生成式人工智能赋能高校心理健康教育的实践探索
随着生成式人工智能技术快速进入教育领域,高校心理健康教育正在由“数字化辅助”向“智能化育人”转变。近年来,大学生焦虑、拖延、自我否定、人际敏感以及就业迷茫等问题持续增加,心理困扰呈现出长期化、隐蔽化与日常化趋势。相比传统意义上的严重心理危机,当代大学生更普遍面临的是持续性的情绪耗竭与认知失衡。这类问题会长期影响学习状态、社会适应与自我认同。
与此同时,高校传统心理健康教育模式也面临现实压力。一方面,专业心理教师与咨询资源有限,难以覆盖庞大的学生群体;另一方面,许多学生因羞耻感、表达困难或“问题不严重”等原因,并不愿主动进入正式心理求助系统。大量学生并非拒绝帮助,而是缺少一种能够低压力进入、随时获得反馈并具备持续陪伴特征的支持方式。

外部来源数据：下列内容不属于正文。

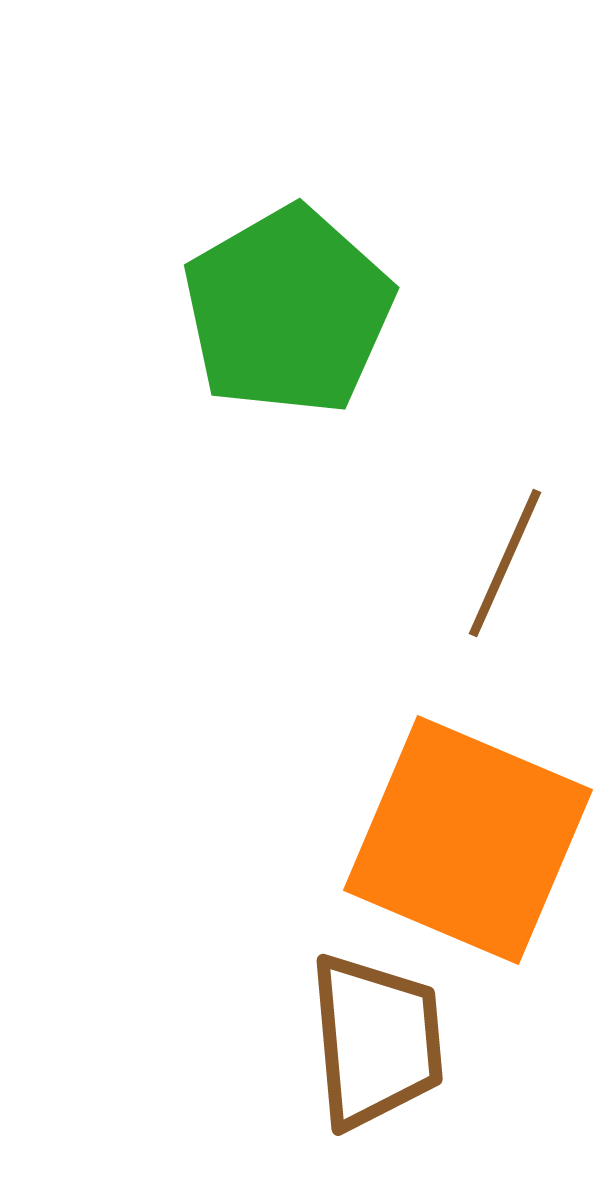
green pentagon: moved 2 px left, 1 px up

在这一背景下,平顶山学院人工智能教学改革研究与实践专项项目《AI赋能大学生心理健康教育方法研究——以“合理情绪ABC理论”为例》启动立项,尝试将经典心理学理论与生成式人工智能技术深度融合,研发形成“AI聊心”大学生情绪调节智能体,探索高校心理健康教育的智能化实践路径。
一、生成式人工智能推动心理健康教育模式转型
长期以来,高校心理健康教育主要依赖课堂教学、团体辅导与个体咨询等传统模式。这种方式虽然能够完成心理知识普及,但难以真正进入学生情绪发生的即时场景。学生往往“知道道理”,却难以在现实生活中完成有效情绪调节。究其原因,真正影响情绪状态的,并非事件本身,而是个体对事件形成的认知加工方式。

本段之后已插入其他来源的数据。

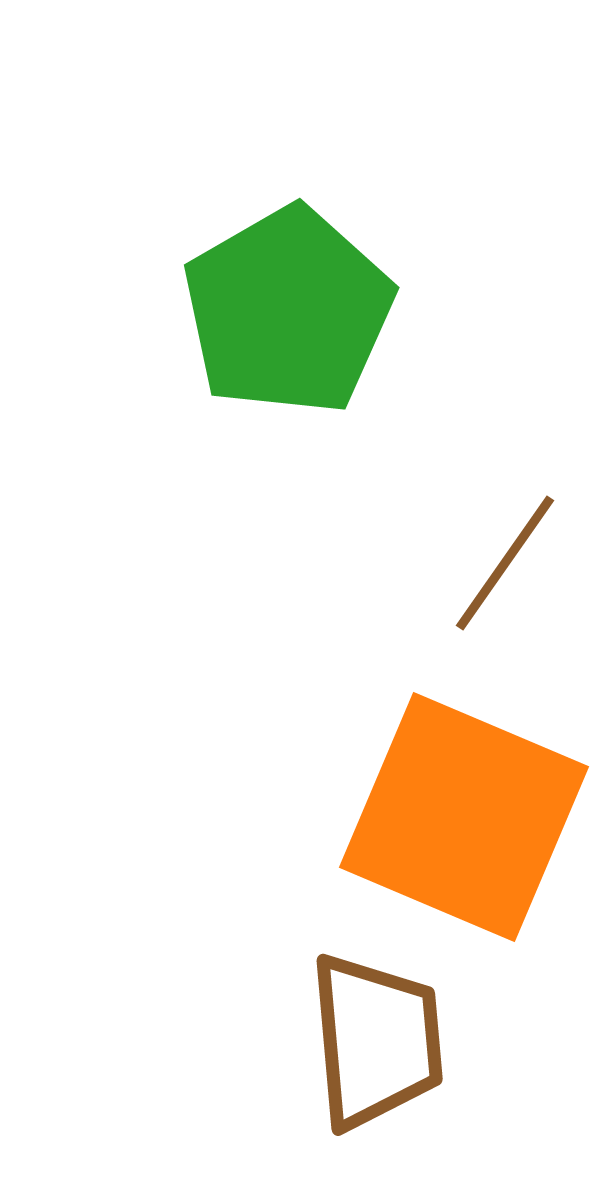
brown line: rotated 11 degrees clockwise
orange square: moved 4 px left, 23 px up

生成式人工智能的出现,为这一问题提供了新的技术路径。与传统固定问答程序不同,大语言模型具备连续对话、语义理解、上下文关联与情绪识别能力,能够形成具有一定“陪伴性”的交互关系。基于这一逻辑,“AI聊心”并未被定位为“心理咨询替代系统”,而是被定义为一种“认知训练型教育智能体”,其核心目标是通过持续性交互帮助学生形成更加稳定、理性的认知方式,从而推动心理健康教育由“阶段性课程”转向“持续性支持”。
二、“AI聊心”的理论基础与智能化认知干预机制
“AI聊心”的核心理论基础来源于合理情绪ABC理论。该理论认为,真正导致情绪困扰的,并不是外部事件本身,而是个体对事件形成的认知与解释。真正导致焦虑与崩溃的,并非事件本身,而是认知层面的非理性加工。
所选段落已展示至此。